My understanding of std::weak_ptr<T>::lock
—based entirely on reading this documentation page, and not at all on my experience—is that there's no point in testing its return value because it always will return a valid pointer. If the weak_ptr
was "expired" at the time of the call, then the call will default-construct a new instance and return a pointer to the new instance.

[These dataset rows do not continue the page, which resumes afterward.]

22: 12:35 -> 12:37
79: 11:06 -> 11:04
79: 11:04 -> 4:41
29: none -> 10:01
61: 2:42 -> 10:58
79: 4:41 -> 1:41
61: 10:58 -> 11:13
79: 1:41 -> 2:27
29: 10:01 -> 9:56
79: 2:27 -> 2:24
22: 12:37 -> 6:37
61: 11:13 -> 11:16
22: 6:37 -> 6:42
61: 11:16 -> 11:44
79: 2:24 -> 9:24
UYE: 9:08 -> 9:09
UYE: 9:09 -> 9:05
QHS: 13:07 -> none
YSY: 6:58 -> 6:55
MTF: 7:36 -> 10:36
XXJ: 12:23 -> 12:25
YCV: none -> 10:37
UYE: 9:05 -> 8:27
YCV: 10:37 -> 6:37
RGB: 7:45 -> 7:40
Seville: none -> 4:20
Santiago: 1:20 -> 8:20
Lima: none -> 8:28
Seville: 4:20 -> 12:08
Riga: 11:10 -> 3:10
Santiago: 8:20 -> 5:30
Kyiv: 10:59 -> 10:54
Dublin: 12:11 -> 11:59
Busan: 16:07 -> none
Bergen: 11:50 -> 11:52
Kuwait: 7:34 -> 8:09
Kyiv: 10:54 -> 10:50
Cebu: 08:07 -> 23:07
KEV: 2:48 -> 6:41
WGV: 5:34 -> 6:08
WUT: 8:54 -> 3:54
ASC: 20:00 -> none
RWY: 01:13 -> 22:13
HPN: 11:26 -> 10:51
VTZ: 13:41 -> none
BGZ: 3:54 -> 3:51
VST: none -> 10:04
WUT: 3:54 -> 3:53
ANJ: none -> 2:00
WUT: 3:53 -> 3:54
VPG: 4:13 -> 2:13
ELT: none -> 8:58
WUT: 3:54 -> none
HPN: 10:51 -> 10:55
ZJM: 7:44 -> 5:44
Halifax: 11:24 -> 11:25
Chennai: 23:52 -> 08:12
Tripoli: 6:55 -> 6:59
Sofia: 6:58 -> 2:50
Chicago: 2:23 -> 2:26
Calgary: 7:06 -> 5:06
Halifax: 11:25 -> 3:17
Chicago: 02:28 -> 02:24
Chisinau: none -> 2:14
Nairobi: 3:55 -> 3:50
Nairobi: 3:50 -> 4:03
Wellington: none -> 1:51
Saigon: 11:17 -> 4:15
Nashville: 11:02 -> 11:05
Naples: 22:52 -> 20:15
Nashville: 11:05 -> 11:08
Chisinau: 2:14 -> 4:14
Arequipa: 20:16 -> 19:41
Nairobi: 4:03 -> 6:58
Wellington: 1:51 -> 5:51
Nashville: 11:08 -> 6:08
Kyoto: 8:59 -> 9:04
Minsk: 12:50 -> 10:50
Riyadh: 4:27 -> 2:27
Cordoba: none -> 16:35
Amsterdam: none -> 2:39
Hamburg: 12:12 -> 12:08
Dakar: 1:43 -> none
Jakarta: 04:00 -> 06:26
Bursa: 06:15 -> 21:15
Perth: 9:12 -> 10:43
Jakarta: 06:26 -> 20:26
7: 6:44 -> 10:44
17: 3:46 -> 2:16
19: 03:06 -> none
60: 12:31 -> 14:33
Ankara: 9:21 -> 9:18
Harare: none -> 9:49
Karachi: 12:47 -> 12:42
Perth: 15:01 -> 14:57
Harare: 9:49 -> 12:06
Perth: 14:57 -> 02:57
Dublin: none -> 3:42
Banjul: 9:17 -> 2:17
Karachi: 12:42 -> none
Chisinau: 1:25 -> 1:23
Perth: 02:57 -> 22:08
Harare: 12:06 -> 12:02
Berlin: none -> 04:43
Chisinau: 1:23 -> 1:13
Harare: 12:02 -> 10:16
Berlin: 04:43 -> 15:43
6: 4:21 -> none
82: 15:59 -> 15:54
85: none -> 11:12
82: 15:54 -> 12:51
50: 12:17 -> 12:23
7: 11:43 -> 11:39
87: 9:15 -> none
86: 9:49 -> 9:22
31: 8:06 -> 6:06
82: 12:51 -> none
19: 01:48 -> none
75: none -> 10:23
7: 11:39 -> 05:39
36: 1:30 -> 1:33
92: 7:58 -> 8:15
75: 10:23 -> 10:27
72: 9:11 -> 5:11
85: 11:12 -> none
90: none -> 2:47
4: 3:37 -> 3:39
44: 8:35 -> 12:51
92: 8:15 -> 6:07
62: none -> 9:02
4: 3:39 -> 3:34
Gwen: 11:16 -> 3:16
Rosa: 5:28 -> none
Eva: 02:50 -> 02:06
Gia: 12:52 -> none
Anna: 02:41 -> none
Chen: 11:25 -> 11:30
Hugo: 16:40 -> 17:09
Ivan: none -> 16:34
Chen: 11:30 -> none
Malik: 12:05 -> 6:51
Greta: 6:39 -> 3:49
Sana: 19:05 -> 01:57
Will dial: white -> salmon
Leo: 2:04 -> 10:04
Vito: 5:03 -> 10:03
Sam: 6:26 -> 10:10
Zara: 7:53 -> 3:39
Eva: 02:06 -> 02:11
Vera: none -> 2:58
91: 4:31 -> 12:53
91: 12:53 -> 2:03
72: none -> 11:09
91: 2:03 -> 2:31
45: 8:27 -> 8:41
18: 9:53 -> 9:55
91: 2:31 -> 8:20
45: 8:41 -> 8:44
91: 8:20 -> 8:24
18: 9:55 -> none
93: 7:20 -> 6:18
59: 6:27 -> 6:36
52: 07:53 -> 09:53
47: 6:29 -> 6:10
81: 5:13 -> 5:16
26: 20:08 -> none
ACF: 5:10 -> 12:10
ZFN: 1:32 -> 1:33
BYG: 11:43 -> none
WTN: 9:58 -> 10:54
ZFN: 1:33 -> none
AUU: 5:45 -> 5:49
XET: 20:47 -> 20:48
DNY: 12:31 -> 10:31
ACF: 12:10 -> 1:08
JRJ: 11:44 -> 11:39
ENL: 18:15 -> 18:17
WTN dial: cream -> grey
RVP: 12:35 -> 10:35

Again, since your code only ever calls the default constructor for config
anyway, and if the config represents persistent, immutable data, then the worst that happens in your program is, it's constructing and destroying redundant copies of the configuration.
Upvotes: 3
Reputation: 123114
As you correctly write in your question the thread-safety of shared_ptr
is restricted to its reference counting. Modifying the same shared_ptr
(or weak_ptr
) by two threads is not inherently thread safe and requires synchronisation. In different words from cppreference:
All member functions (including copy constructor and copy assignment) can be called by multiple threads on different shared_ptr objects without additional synchronization even if these objects are copies and share ownership of the same object. If multiple threads of execution access the same shared_ptr object without synchronization and any of those accesses uses a non-const member function of shared_ptr then a data race will occur; the
std::atomic<shared_ptr>
can be used to prevent the data race.
Note that the first part (thread-safety) is talking about different threads modifying different shared_ptr
objects that share ownership of the same object. While the second part (no thread-safety) talks about two threads calling method on the same shared pointer.
I didn't find similar explicit notes about weak_ptr
on cppreference, but the absence of a note saying it would be thread safe is enough to know it is not.
You need to synchronize modifying the same weak_ptr
from different threads. Only the initialization is thread safe, because it is a function local static variable.